POR NIZA CAMPOS

El pleno de la Cámara de Cuentas limitará la entrega de una serie de documentaciones e informes que son requeridos a la institución tras calificarlas de confidenciales y acogerse a prerrogativas de la Ley 200-04, de Libre Acceso a la Información.

El organismo aprobó un manual de información clasificada que puso en marcha para el período 2021-2025 sustentado en el artículo 17 de la Ley 200-04, de Libre Acceso a la Información que establece con carácter taxativo limitaciones y excepciones a la obligación de informar del Estado y de varias instituciones.

 

Tampoco las guías y documentaciones técnicas, réplica de informes de auditorías recibidos de las instituciones y los reportes trimestrales de análisis y evaluación de la ejecución presupuestaria del Estado para ser presentados a los miembros del pleno.

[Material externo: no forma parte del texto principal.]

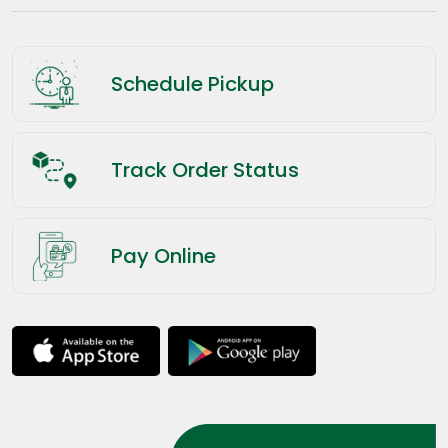
Schedule Pickup
Track Order Status
Pay Online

Además el organismo se reservará la entrega de los informes de: miembros del pleno; a remitir a la Procuraduría General de la República; borradores de procesos de verificación y fiscalización; plan anual de auditoría del año en curso y de su seguimiento, documentos e informes de unidades internas.

De igual modo, los datos de los informes anuales a ser remitidos al Congreso cuando están en fase de elaboración; opiniones técnicas de la Dirección de Planificación y Desarrollo; manuales y políticas internas del área de Tecnología y Comunicaciones; configuraciones y esquemas de conexión con la institución, entre otros.

Para el abogado constitucionalista Eduardo Jorge Prats el derecho al libre acceso a la información pública garantiza la transparencia y permite a los ciudadanos controlar y fiscalizar el comportamiento de los poderes públicos.

“Este derecho es fundamental para asegurar el fortalecimiento de la democracia. Ahora bien, el derecho de acceso a la información pública no es absoluto, de modo que su ejercicio puede ser limitado o condicionado por el Estado”, aseguró.